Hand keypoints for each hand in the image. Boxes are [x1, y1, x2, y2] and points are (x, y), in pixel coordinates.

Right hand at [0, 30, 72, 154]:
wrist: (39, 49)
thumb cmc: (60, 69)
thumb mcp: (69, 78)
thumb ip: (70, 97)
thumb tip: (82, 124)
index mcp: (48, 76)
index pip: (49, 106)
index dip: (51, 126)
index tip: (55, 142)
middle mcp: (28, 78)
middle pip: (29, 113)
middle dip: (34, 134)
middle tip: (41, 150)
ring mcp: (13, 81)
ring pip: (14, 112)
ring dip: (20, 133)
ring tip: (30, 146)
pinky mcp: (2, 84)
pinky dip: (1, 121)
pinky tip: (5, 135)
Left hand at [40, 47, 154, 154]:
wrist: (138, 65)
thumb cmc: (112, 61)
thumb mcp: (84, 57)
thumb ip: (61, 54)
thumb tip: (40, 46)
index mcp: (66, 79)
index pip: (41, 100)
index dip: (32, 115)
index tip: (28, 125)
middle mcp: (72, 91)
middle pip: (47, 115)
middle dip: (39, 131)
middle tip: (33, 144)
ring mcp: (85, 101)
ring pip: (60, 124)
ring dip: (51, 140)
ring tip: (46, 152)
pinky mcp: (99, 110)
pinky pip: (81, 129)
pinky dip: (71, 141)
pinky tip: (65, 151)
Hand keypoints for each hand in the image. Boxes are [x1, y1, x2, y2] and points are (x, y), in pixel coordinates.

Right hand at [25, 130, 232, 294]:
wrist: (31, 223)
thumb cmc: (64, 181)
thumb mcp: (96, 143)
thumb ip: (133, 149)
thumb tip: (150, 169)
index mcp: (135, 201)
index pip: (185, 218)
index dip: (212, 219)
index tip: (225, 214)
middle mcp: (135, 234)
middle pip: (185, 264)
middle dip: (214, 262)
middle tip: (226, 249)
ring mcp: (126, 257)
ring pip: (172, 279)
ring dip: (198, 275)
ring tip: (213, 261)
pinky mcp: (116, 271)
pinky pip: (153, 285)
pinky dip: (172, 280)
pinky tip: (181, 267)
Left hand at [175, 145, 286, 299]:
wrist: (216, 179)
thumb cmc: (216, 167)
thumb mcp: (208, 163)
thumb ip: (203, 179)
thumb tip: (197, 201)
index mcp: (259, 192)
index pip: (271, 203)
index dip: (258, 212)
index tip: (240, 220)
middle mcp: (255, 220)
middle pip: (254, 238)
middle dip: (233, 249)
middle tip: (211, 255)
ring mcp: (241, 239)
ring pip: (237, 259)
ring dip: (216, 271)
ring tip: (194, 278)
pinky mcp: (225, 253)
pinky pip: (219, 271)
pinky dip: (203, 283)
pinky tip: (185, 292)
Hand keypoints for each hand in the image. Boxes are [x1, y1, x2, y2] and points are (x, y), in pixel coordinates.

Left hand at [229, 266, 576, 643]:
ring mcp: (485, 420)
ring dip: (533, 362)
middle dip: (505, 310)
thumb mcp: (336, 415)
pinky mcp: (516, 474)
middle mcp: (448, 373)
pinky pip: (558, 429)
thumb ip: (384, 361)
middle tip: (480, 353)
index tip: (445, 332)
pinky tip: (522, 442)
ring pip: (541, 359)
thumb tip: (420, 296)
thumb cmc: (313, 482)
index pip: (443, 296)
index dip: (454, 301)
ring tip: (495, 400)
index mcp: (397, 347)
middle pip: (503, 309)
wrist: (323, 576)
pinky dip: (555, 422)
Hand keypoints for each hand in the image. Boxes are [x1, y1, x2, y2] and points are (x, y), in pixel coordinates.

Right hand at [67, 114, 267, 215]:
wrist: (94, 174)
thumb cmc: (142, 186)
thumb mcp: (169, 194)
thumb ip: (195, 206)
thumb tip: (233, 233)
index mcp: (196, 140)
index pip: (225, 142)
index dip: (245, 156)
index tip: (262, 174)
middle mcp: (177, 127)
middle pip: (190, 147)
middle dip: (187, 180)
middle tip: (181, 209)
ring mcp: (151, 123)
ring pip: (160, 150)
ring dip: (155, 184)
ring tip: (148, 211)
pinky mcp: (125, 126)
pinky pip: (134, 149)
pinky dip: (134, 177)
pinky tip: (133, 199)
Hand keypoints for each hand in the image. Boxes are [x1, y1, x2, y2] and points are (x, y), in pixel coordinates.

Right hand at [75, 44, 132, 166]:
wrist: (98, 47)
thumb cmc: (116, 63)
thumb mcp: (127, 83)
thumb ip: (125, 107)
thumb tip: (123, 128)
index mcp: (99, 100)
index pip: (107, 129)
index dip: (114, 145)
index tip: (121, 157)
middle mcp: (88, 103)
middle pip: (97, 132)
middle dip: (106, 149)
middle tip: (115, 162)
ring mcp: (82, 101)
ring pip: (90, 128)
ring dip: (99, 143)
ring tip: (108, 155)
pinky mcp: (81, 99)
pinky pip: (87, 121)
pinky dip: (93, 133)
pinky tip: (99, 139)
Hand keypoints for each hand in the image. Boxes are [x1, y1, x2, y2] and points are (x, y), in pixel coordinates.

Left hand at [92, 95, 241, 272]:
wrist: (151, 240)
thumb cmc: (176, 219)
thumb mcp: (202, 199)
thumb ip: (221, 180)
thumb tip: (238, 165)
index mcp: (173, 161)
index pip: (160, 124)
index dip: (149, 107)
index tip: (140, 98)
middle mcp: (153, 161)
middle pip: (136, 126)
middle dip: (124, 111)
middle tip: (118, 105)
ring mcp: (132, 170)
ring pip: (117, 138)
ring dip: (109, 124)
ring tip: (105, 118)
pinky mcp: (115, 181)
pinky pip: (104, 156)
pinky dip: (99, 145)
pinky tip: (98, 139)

• **Exercise details**
Reproduce all of the material above without alteration.

• **Answer space**
Hand keypoints for each hand in the image. Boxes are [x1, y1, x2, y2] and points are (x, y), in pixel coordinates.

Right hand at [0, 30, 72, 154]:
wrist: (39, 49)
thumb cmc: (60, 69)
thumb mcp: (69, 78)
thumb ip: (70, 97)
thumb tip: (82, 124)
index mcp: (48, 76)
index pip: (49, 106)
index dip: (51, 126)
index tip: (55, 142)
middle mcp: (28, 78)
middle pip: (29, 113)
middle dip: (34, 134)
middle tip: (41, 150)
ring mcp: (13, 81)
ring pip: (14, 112)
ring dip: (20, 133)
ring tip: (30, 146)
pinky mcp: (2, 84)
pinky dip: (1, 121)
pinky tip: (5, 135)
Left hand at [40, 47, 154, 154]:
wrist: (138, 65)
thumb cmc: (112, 61)
thumb mcp: (84, 57)
thumb ip: (61, 54)
thumb tip: (40, 46)
index mcp: (66, 79)
index pip: (41, 100)
index dip: (32, 115)
index tip: (28, 125)
middle mcp: (72, 91)
middle pip: (47, 115)
middle dip: (39, 131)
middle tip: (33, 144)
ring mcp: (85, 101)
ring pip: (60, 124)
ring dip: (51, 140)
ring tip: (46, 152)
pinky mcp: (99, 110)
pinky pip: (81, 129)
pinky dip: (71, 141)
pinky tip: (65, 151)
Hand keypoints for each hand in the image. Boxes are [x1, y1, x2, y2] and points are (x, y), in pixel coordinates.

Right hand at [25, 130, 232, 294]:
wrist: (31, 223)
thumb cmc: (64, 181)
thumb mcp: (96, 143)
thumb ip: (133, 149)
thumb tip: (150, 169)
index mcp: (135, 201)
index pip: (185, 218)
index dip: (212, 219)
index tip: (225, 214)
middle mcp: (135, 234)
middle pip: (185, 264)
middle dip: (214, 262)
middle tip: (226, 249)
ring mcp: (126, 257)
ring pip: (172, 279)
ring dip: (198, 275)
ring tip: (213, 261)
pinky mcp: (116, 271)
pinky pip: (153, 285)
pinky dip: (172, 280)
pinky tip: (181, 267)
Left hand at [175, 145, 286, 299]:
wrist: (216, 179)
thumb cmc: (216, 167)
thumb mcp: (208, 163)
thumb ip: (203, 179)
thumb tip: (197, 201)
index mcp: (259, 192)
index pip: (271, 203)
index dip: (258, 212)
index tip: (240, 220)
middle mcp: (255, 220)
middle pip: (254, 238)
middle dip: (233, 249)
middle tip: (211, 255)
ring mcp: (241, 239)
ring pip: (237, 259)
ring dip: (216, 271)
ring tip: (194, 278)
pinky mcp: (225, 253)
pinky pip: (219, 271)
pinky dip: (203, 283)
pinky tip: (185, 292)
Hand keypoints for each hand in the image. Boxes are [x1, y1, x2, y2] and points are (x, y), in pixel coordinates.

Left hand at [229, 266, 576, 643]:
ring mcp: (485, 420)
ring dip: (533, 362)
middle dip: (505, 310)
thumb mcp: (336, 415)
pinky mcp: (516, 474)
middle mcp: (448, 373)
pinky pip: (558, 429)
thumb ip: (384, 361)
middle tip: (480, 353)
index tip: (445, 332)
pinky tip: (522, 442)
ring pip: (541, 359)
thumb tip: (420, 296)
thumb cmc: (313, 482)
index pip: (443, 296)
index dip: (454, 301)
ring tip: (495, 400)
index mcp: (397, 347)
middle pip: (503, 309)
wrist: (323, 576)
pinky dip: (555, 422)
Hand keypoints for each hand in the image. Boxes are [x1, y1, x2, y2] and points are (x, y), in pixel coordinates.

Right hand at [67, 114, 267, 215]:
wrist: (94, 174)
thumb cmc: (142, 186)
thumb mcp: (169, 194)
thumb ip: (195, 206)
thumb tip: (233, 233)
index mcp: (196, 140)
index pip: (225, 142)
index dip: (245, 156)
index tip: (262, 174)
middle mcp: (177, 127)
middle pip: (190, 147)
middle dip: (187, 180)
middle tip: (181, 209)
ring mcp: (151, 123)
ring pip: (160, 150)
ring dip: (155, 184)
ring tip: (148, 211)
pinky mcp: (125, 126)
pinky pip: (134, 149)
pinky dip: (134, 177)
pinky tip: (133, 199)
Hand keypoints for each hand in the image. Boxes are [x1, y1, x2, y2] and points are (x, y), in pixel coordinates.

Right hand at [75, 44, 132, 166]:
wrist: (98, 47)
thumb cmc: (116, 63)
thumb mcp: (127, 83)
thumb ip: (125, 107)
thumb tip: (123, 128)
index mcp: (99, 100)
index pip: (107, 129)
index dip: (114, 145)
index tip: (121, 157)
middle mcp: (88, 103)
middle pip: (97, 132)
middle dip: (106, 149)
middle tip: (115, 162)
ring mcp: (82, 101)
ring pip: (90, 128)
ring dip: (99, 143)
ring tip: (108, 155)
pinky mcp: (81, 99)
pinky pip: (87, 121)
pinky dip: (93, 133)
pinky tip: (99, 139)
Hand keypoints for each hand in the image. Boxes are [x1, y1, x2, y2] and points are (x, y), in pixel coordinates.

Left hand at [92, 95, 241, 272]:
wrist: (151, 240)
thumb cmc: (176, 219)
thumb mcp: (202, 199)
thumb ip: (221, 180)
thumb tip: (238, 165)
index mcp: (173, 161)
index pip: (160, 124)
index dip: (149, 107)
index tip: (140, 98)
middle mcp: (153, 161)
middle pip: (136, 126)
middle dip: (124, 111)
middle tip: (118, 105)
ring mcp: (132, 170)
ring pip: (117, 138)
ring dip: (109, 124)
ring tip: (105, 118)
pinky mcp: (115, 181)
pinky pip: (104, 156)
pinky dip: (99, 145)
pinky tip: (98, 139)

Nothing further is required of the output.